There are also entries that return to the list even after they’ve been achieved. Le Bernardin is a fine example of this for me. I visited New York City in late 2008 in the months immediately following the stock market crash. The whole week was a minor festival of crossing off bucket list restaurant entries but Le Bernardin was at the apex. I arrived for lunch on a grey, damp, slushy day in the week preceding Christmas. I was in the heightened state of anticipation that heralds the realization of a dream. I was greeted and seated towards the back of the dining room with a perfect view of the room at large. I was practicing (and continue to practice) the fine art of not taking any distraction when dining alone. I was book and phone free. I wanted the full experience and felt secure enough to be seen dining alone. It was, as I had imagined, extraordinary (and included a walk through by Eric Ripert). I remember many things, including a sublime dish of crispy black bass in a sauce infused with Iberico ham. I was treated with extraordinary care in spite of my aloneness and had a waiter whose skills I hold as a bar to measure all others. I breathed deeply, watched the room closely, and enjoyed every last moment.
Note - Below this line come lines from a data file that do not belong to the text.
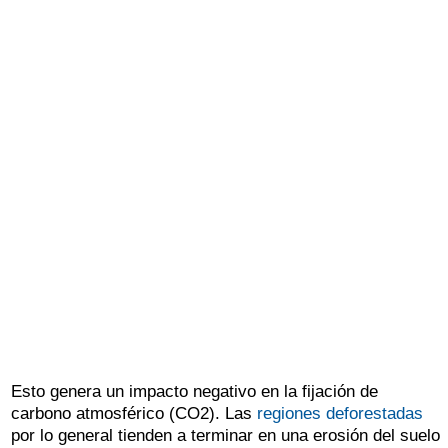
Esto genera un impacto negativo en la fijación de
carbono atmosférico (CO2). Las
regiones deforestadas
por lo general tienden a terminar en una erosión del suelo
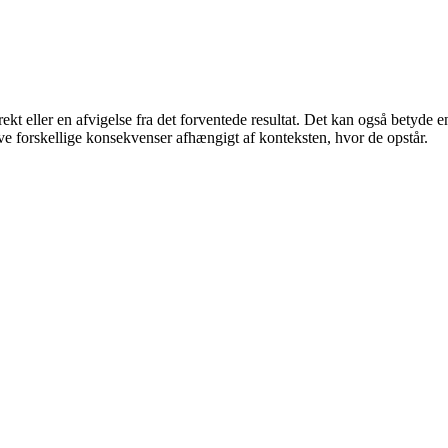
ekt eller en afvigelse fra det forventede resultat. Det kan også betyde en 
ve forskellige konsekvenser afhængigt af konteksten, hvor de opstår.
I knew that this restaurant would never leave my bucket list. Returning to its elegance was essential.
Not all the bucket stuff is posh or exotic. On my current list is a desire to attend the American Royal World Series of Barbecue in Kansas City. It’s been there since I crossed attending Memphis in May off the list in 2008. I’ve not had to travel far to meet one of my great chef heroes, Jacques Pepin, who I met twice in Toronto. But there are, and always will be, very fine restaurants on my list: Manresa, Blue Hill at the Stone Barns, L’Arpege, and Sukiyabashi Jiro. Of the more exotic current entries I hope one day to attend the Oxford Symposium on Food and Cookery, to eat from a hawker stall in Singapore, to enjoy coffee and Sacher Torte on a snowy day in Vienna, and to pay an extended visit to Oaxaca.
The list will remain, and needs be, unrealized. The entries are a calling – an inner whisper of desire. To come to the end of the list would be a dangerous thing. It would signal a shift away from the kind of delight that only a fleeting experience can possess. I want never to enter the realm of the blasé, collecting for collection sake rather than treasuring my great good fortune.